PART III
3. CHAPTER III.
(continued)
He looked intently around him, and wondered why he had come here;
he was very tired, so he approached the bench and sat down on it.
Around him was profound silence; the music in the Vauxhall was
over. The park seemed quite empty, though it was not, in reality,
later than half-past eleven. It was a quiet, warm, clear night--a
real Petersburg night of early June; but in the dense avenue,
where he was sitting, it was almost pitch dark.
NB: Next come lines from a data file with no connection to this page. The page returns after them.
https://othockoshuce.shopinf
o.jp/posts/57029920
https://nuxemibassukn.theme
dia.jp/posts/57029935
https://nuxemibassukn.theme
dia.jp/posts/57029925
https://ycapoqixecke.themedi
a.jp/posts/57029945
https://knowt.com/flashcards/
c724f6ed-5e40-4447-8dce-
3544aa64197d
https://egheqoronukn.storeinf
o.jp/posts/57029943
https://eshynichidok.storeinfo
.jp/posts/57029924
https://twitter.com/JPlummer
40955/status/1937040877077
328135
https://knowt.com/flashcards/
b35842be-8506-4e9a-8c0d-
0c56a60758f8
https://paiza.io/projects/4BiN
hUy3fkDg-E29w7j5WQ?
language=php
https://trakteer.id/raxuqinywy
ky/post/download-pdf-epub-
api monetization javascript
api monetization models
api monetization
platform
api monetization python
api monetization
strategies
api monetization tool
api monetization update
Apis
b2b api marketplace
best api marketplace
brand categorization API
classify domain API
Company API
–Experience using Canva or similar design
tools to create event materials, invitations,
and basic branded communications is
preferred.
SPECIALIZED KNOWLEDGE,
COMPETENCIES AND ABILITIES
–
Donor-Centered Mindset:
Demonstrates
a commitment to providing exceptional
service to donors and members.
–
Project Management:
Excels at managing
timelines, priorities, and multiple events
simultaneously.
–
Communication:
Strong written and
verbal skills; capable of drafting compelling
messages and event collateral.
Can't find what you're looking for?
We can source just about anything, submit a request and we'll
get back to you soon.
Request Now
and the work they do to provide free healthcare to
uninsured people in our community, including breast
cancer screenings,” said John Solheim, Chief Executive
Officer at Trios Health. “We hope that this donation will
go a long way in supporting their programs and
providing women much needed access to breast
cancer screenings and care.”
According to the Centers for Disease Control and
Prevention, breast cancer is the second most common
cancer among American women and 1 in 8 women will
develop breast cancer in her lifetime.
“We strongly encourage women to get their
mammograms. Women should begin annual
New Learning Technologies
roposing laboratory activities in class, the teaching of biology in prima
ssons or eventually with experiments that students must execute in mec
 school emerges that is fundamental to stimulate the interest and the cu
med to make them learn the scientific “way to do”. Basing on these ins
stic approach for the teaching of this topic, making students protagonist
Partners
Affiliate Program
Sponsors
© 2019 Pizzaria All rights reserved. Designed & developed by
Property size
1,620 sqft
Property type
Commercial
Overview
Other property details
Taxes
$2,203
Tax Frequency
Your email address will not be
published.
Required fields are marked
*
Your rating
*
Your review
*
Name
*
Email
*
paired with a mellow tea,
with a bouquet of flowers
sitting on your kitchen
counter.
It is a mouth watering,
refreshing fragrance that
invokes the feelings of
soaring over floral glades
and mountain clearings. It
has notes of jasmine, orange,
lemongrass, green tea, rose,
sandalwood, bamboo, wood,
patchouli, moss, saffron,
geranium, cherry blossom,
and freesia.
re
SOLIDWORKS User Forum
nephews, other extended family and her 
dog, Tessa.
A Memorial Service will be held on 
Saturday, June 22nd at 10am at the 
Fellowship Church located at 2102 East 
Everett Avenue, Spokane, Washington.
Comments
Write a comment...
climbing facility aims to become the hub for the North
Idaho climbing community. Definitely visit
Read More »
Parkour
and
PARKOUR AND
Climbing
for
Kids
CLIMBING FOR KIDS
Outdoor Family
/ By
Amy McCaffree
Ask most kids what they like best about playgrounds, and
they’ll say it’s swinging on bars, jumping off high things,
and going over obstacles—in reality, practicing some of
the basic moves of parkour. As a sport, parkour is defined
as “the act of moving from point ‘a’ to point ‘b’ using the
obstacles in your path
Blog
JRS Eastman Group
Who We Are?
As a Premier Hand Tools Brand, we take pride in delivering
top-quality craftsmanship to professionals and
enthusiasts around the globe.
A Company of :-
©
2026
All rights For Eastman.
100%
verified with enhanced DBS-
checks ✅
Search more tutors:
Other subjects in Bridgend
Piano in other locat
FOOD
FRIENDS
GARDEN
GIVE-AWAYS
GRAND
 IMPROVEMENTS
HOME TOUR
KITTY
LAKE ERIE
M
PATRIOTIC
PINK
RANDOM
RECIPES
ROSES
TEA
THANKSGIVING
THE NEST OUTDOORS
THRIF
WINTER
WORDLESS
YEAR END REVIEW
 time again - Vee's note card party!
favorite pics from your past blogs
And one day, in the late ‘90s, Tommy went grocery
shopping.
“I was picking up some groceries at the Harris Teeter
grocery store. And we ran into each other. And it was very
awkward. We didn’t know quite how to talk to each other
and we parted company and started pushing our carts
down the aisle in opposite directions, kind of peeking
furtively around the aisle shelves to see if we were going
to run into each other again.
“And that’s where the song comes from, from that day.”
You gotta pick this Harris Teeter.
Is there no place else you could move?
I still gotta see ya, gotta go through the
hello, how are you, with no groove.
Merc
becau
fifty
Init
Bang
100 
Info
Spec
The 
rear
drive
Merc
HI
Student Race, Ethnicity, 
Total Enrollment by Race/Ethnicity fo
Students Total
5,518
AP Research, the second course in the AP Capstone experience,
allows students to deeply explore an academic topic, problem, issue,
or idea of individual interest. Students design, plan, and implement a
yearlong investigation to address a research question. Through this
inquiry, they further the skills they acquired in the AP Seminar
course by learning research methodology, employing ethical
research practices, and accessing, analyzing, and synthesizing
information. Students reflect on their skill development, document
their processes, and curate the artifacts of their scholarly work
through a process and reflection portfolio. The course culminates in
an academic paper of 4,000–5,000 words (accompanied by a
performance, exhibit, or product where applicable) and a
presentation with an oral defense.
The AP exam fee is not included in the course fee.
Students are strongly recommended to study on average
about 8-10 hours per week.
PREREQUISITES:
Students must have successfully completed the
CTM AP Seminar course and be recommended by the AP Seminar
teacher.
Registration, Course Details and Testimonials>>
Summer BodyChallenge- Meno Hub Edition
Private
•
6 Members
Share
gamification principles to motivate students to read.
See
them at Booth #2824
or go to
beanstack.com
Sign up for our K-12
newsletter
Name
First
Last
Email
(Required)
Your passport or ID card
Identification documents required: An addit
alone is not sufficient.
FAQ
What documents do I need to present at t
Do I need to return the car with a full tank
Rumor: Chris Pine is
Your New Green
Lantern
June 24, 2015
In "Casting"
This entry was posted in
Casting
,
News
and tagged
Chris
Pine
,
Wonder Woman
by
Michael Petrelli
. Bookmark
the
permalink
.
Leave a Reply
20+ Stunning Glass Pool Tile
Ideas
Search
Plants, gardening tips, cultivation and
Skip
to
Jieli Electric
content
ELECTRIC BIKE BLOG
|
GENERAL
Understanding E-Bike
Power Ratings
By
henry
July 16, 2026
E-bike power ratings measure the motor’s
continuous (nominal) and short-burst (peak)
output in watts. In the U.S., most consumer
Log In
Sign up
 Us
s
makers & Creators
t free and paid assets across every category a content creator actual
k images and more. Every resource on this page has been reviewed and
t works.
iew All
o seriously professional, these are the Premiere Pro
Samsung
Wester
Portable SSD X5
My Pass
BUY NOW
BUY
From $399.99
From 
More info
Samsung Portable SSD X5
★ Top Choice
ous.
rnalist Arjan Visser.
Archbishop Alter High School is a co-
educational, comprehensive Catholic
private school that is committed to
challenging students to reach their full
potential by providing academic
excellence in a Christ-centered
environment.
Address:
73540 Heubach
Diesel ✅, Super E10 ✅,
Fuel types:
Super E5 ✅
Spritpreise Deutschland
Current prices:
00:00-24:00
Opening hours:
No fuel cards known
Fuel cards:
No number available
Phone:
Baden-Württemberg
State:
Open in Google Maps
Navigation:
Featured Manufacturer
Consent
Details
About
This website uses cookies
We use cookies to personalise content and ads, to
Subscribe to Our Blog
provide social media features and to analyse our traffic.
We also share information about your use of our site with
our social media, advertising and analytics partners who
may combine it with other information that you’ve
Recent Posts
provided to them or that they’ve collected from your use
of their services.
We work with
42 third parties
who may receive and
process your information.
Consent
If anyone had come up at this moment and told him that he was in
love, passionately in love, he would have rejected the idea with
astonishment, and, perhaps, with irritation. And if anyone had
added that Aglaya's note was a love-letter, and that it contained
an appointment to a lover's rendezvous, he would have blushed
with shame for the speaker, and, probably, have challenged him to
a duel.
All this would have been perfectly sincere on his part. He had
never for a moment entertained the idea of the possibility of
this girl loving him, or even of such a thing as himself falling
in love with her. The possibility of being loved himself, "a man
like me," as he put it, he ranked among ridiculous suppositions.
It appeared to him that it was simply a joke on Aglaya's part, if
there really were anything in it at all; but that seemed to him
quite natural. His preoccupation was caused by something
different.
As to the few words which the general had let slip about Aglaya
laughing at everybody, and at himself most of all--he entirely
believed them. He did not feel the slightest sensation of
offence; on the contrary, he was quite certain that it was as it
should be.
His whole thoughts were now as to next morning early; he would
see her; he would sit by her on that little green bench, and
listen to how pistols were loaded, and look at her. He wanted
nothing more.
The question as to what she might have to say of special interest
to himself occurred to him once or twice. He did not doubt, for a
moment, that she really had some such subject of conversation in
store, but so very little interested in the matter was he that it
did not strike him to wonder what it could be. The crunch of
gravel on the path suddenly caused him to raise his head.